Voegele et al. also teach --presenting the item-to-location mapping table to a user via a user interface device.
(see e.g. [0159] F or example, as described herein, the computing system 152 and/or the WMS 154 can provide the image data of the pallet to a user device (e.g., the user device 156) of the warehouse worker. The user device can output the image data at a graphical user interface (GUI) display.
[0160] The identified information can then be stored, by the computing system 152 and/or the WMS 154 in association with the placeholder label. The placeholder label, therefore, can become the unique identifier of the pallet in the warehouse. Information collected or determined about the pallet can be linked or otherwise associated to the placeholder label.)
Therefore, it would have been obvious to a person of ordinary skill in the art, before the effective filing date of the claimed invention, to modify the bounding box of Turkelson et al., with a tag, in view of HALATA, and include the steps cited above, as taught by Voegele et al., in order to route the pallet into different storage locations based on identification of the unique identifier (see e.g. [0012]).
Re-claim 2, Turkelson et al. teach the system of claim 1, wherein the instructions are further operative to: train the multi-object detection model using labeled training data comprising labeled objects of interest associated with the plurality of object types.
(see e.g. [0200] After providing images 314B and 324B to computer-vision object recognition model 310B, feature vectors 332B and 334B may be obtained. Furthermore, providing images 314B and 324B to computer-vision object recognition model 310B may cause computer-vision object recognition model 310B to be trained to recognize objects within images. A trained instance of computer-vision object recognition model 310B may be stored in model database 136B, and upon receipt of a new image to be analyzed, the trained computer-vision object recognition model may be retrieved and used to classify and locate objects that may be depicted within the new image.
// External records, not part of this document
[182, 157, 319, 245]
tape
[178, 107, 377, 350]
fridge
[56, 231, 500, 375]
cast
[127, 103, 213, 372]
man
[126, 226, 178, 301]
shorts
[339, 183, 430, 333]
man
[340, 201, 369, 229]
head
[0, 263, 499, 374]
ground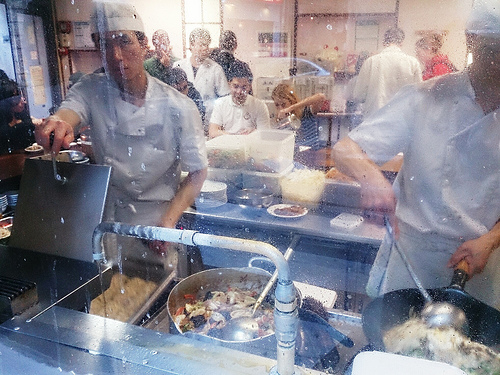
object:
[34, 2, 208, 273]
man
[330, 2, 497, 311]
man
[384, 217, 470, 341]
spoon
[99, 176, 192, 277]
apron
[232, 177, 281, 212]
bowl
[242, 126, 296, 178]
container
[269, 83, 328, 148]
woman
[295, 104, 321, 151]
shirt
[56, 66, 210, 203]
shirt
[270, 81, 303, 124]
hair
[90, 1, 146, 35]
hat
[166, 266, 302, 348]
pot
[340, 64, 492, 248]
uniform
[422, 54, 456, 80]
cloth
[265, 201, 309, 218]
plate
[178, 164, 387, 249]
counter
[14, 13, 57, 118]
door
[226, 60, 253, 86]
hair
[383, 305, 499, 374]
food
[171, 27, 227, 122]
people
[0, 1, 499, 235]
restaurant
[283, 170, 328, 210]
food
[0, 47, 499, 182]
area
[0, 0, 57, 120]
doorway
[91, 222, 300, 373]
faucet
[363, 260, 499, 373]
pan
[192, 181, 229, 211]
plates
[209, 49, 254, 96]
shirt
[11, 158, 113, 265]
lid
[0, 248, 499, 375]
cooker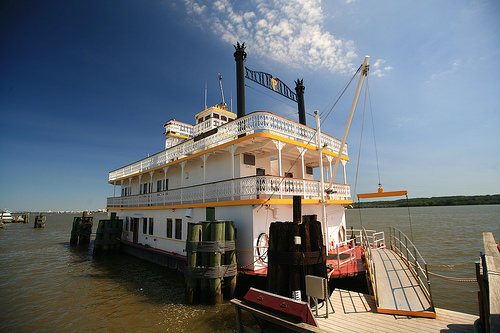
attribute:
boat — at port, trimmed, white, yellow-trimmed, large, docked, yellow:
[105, 41, 439, 319]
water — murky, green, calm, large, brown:
[0, 203, 499, 330]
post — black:
[230, 38, 249, 138]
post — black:
[292, 77, 307, 127]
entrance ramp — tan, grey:
[360, 246, 434, 315]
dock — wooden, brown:
[226, 277, 499, 332]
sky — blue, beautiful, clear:
[1, 1, 500, 212]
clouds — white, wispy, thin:
[178, 0, 389, 79]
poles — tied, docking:
[181, 217, 240, 304]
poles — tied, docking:
[92, 209, 124, 250]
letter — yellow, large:
[270, 77, 280, 93]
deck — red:
[250, 238, 376, 279]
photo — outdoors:
[0, 0, 500, 332]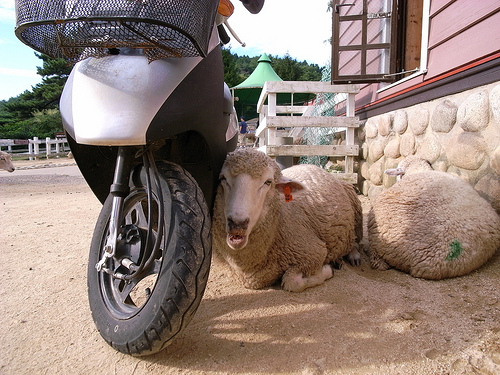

[0239] In some embodiments, image-capture task subsystem 112C determines an object or a set of objects that an image-capture task will be directed towards. To determine the objects, image-capture task subsystem 112C may access training data database 138C. Training data database 138C may include training data sets, where each training data set is associated to a particular object or category of objects with which an object recognition model uses or will use to train that object recognition model for recognizing the object within an input image. For example, training data database 138C may include a training data set including a plurality of images depicting a table, and this training data set may be used to train an object recognition model to recognize whether an input image depicts a table.)
(see e.g. [0293] At step 308C, a number of images related to a different object included by the training data that the object recognition model is to be trained to recognize is determined. Process 300C may then return to step 306C to determine if the number of images of the different object is less than the threshold value. In some embodiments, if the object recognition model is specific and is only used to recognize one object or one type of object, then process 300C may end after step 306C. However, if the object recognition model is generic, capable of recognizing at least two different objects or two different types of objects, then process 300C may proceed to step 308C.)
Claims 8, 31 recite similar limitations as claim 1 and are therefore rejected under the same arts and rationale.
Claims 9, 32 recite similar limitations as claim 2 and are therefore rejected under the same arts and rationale.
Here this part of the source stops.